To be done:
Starting with the line with "family: Passerellidae" and going on through the line with "phylum: Basidiomycota", write out only those lines again with "scientific name" swapped for "species" and everything else unchanged.

(Data records)
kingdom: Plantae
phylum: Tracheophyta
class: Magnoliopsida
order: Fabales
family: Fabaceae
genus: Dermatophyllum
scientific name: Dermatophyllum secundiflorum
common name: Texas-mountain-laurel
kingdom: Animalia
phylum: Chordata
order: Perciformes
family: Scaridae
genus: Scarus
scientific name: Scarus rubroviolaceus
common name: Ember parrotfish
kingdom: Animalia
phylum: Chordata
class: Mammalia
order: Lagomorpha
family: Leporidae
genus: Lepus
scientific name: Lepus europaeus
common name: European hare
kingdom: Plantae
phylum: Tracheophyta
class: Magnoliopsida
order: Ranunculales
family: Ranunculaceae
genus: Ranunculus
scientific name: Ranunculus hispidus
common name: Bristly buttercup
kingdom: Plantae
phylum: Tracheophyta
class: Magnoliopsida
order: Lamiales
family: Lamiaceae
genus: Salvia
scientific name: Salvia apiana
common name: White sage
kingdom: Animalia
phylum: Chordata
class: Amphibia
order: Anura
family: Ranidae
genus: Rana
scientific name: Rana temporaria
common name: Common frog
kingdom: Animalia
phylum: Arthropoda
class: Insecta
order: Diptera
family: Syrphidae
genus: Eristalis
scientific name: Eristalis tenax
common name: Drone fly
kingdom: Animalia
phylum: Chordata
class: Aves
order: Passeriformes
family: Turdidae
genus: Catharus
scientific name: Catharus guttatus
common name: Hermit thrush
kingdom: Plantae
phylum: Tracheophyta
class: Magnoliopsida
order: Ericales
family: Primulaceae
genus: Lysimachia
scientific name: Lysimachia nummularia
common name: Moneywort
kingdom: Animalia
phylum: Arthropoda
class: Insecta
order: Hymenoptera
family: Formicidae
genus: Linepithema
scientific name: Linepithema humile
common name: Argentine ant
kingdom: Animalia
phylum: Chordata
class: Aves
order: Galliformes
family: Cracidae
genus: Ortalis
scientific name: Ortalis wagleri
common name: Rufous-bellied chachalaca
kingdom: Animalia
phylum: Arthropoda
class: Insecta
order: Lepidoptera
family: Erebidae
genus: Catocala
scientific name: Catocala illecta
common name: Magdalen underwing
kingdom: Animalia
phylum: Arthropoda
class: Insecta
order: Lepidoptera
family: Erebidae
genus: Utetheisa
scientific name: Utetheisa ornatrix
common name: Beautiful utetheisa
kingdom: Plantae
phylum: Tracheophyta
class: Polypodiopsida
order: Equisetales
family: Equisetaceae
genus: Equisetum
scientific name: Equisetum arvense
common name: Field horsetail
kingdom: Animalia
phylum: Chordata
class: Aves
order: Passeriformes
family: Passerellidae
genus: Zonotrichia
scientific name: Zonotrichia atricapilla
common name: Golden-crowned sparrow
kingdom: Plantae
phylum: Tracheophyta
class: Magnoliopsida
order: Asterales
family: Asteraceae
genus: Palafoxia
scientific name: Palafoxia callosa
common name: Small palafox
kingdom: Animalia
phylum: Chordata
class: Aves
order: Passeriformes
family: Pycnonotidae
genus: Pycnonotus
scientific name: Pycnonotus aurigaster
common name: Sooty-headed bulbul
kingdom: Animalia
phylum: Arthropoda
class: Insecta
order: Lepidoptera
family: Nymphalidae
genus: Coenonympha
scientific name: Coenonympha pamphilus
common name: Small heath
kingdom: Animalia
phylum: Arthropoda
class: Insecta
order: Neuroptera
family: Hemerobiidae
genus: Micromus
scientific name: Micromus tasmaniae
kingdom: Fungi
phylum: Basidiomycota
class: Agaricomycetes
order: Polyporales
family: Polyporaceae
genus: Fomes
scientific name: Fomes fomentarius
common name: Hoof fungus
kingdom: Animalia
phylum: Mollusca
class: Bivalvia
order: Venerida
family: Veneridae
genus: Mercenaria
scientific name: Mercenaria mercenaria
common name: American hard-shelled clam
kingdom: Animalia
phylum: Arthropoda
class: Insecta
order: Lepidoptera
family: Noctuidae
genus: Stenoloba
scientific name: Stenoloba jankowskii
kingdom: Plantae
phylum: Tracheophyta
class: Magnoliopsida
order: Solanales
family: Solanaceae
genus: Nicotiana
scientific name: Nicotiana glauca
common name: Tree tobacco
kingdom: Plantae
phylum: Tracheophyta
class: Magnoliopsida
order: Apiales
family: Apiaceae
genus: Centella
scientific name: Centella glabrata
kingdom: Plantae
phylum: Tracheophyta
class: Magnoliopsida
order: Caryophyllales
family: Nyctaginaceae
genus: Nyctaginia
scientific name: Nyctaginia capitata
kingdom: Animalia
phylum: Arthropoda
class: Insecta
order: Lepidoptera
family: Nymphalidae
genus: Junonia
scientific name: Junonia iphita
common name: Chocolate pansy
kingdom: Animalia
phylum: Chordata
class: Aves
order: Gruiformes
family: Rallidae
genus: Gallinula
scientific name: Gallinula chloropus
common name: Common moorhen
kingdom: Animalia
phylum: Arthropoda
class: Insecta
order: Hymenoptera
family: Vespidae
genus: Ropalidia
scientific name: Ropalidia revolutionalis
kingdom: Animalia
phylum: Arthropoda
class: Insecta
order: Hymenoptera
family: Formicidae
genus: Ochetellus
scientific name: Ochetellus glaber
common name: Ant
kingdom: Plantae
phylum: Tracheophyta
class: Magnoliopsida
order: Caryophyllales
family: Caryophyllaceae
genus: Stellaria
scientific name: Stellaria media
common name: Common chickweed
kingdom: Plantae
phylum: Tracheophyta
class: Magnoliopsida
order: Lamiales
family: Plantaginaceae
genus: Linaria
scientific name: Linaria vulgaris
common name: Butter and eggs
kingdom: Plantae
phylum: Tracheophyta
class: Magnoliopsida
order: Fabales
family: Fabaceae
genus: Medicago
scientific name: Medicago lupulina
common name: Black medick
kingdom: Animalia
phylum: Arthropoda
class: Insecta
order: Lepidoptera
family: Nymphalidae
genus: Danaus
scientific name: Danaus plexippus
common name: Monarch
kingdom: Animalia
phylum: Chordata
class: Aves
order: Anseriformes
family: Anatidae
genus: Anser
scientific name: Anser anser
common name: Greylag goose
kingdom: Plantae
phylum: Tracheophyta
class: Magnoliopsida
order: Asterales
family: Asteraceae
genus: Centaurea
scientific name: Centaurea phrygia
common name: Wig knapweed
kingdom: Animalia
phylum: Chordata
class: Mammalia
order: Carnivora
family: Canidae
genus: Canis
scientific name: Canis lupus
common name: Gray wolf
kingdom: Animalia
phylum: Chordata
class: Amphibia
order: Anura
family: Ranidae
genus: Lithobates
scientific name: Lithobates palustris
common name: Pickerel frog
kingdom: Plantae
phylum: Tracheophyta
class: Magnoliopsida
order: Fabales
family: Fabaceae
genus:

Task solution:
family: Passerellidae
genus: Zonotrichia
species: Zonotrichia atricapilla
common name: Golden-crowned sparrow
kingdom: Plantae
phylum: Tracheophyta
class: Magnoliopsida
order: Asterales
family: Asteraceae
genus: Palafoxia
species: Palafoxia callosa
common name: Small palafox
kingdom: Animalia
phylum: Chordata
class: Aves
order: Passeriformes
family: Pycnonotidae
genus: Pycnonotus
species: Pycnonotus aurigaster
common name: Sooty-headed bulbul
kingdom: Animalia
phylum: Arthropoda
class: Insecta
order: Lepidoptera
family: Nymphalidae
genus: Coenonympha
species: Coenonympha pamphilus
common name: Small heath
kingdom: Animalia
phylum: Arthropoda
class: Insecta
order: Neuroptera
family: Hemerobiidae
genus: Micromus
species: Micromus tasmaniae
kingdom: Fungi
phylum: Basidiomycota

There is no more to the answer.